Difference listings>
* * * * *
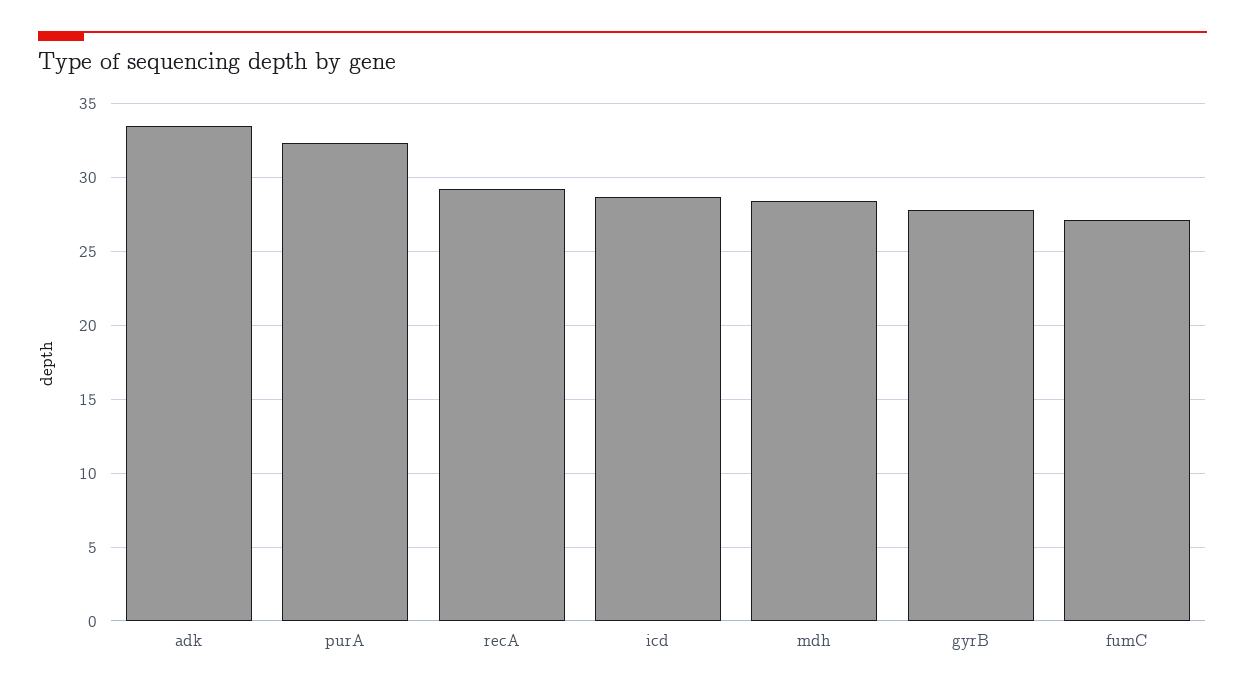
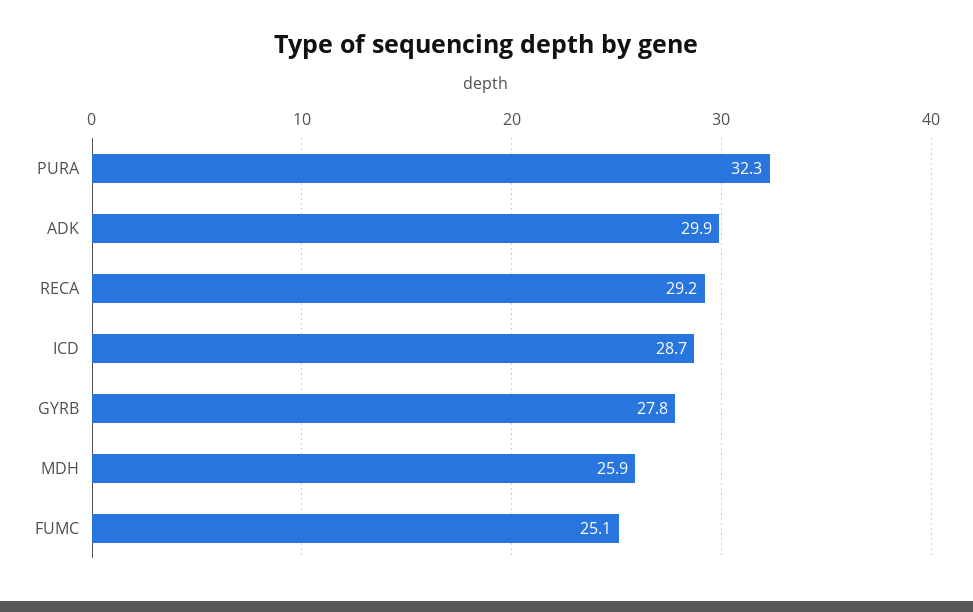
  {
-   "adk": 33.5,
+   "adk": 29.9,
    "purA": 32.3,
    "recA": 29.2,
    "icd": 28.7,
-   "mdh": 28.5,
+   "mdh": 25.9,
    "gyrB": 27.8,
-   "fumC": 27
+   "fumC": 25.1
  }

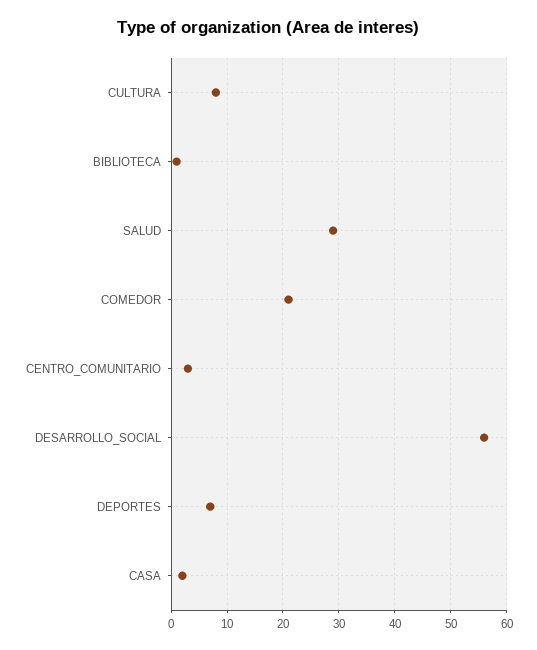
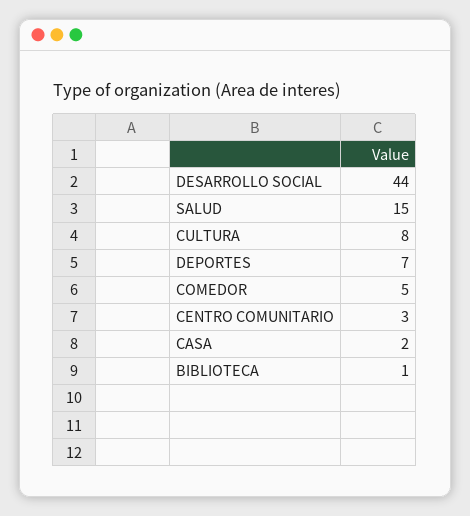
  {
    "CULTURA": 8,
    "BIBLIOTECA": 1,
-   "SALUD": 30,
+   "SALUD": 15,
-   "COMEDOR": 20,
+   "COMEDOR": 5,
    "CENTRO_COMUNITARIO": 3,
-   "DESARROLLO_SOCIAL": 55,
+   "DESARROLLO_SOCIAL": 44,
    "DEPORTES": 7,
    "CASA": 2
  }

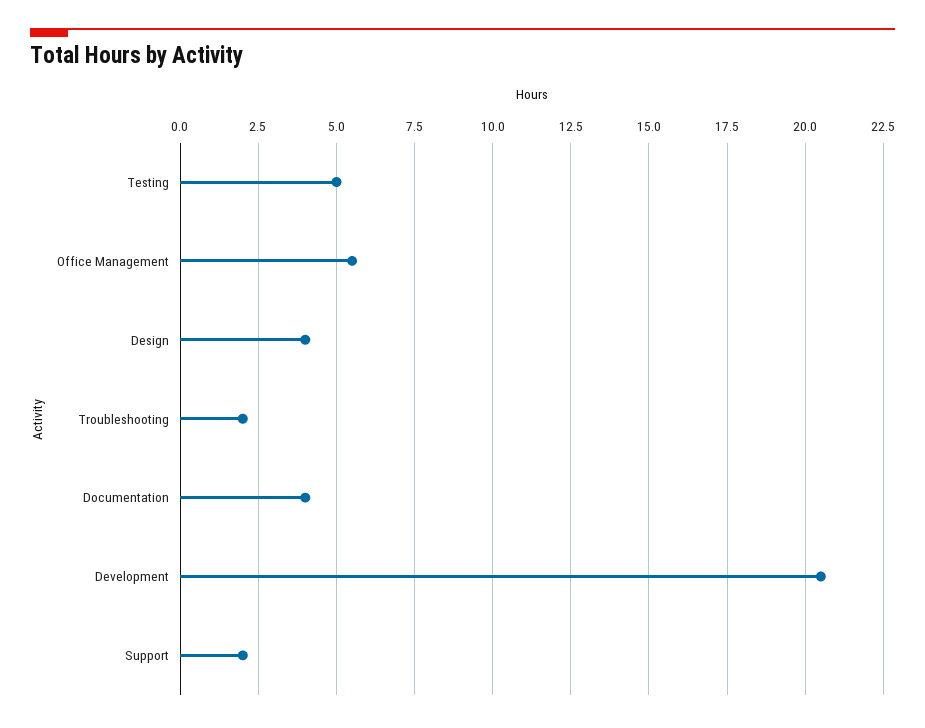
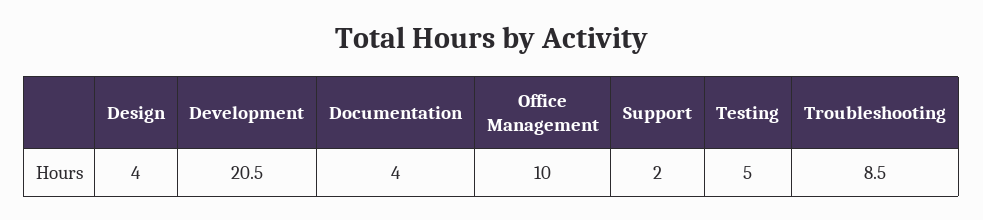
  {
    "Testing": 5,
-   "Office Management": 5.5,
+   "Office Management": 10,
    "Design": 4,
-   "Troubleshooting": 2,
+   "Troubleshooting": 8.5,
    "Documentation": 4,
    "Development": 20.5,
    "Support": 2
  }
* * * * *
ABOUT THIS TASK> Pictures are to be omitted; otherwise, write out the data exactly as it appears.

TASK SOLUTION>
  {
-   "adk": 33.5,
+   "adk": 29.9,
    "purA": 32.3,
    "recA": 29.2,
    "icd": 28.7,
-   "mdh": 28.5,
+   "mdh": 25.9,
    "gyrB": 27.8,
-   "fumC": 27
+   "fumC": 25.1
  }

  {
    "CULTURA": 8,
    "BIBLIOTECA": 1,
-   "SALUD": 30,
+   "SALUD": 15,
-   "COMEDOR": 20,
+   "COMEDOR": 5,
    "CENTRO_COMUNITARIO": 3,
-   "DESARROLLO_SOCIAL": 55,
+   "DESARROLLO_SOCIAL": 44,
    "DEPORTES": 7,
    "CASA": 2
  }

  {
    "Testing": 5,
-   "Office Management": 5.5,
+   "Office Management": 10,
    "Design": 4,
-   "Troubleshooting": 2,
+   "Troubleshooting": 8.5,
    "Documentation": 4,
    "Development": 20.5,
    "Support": 2
  }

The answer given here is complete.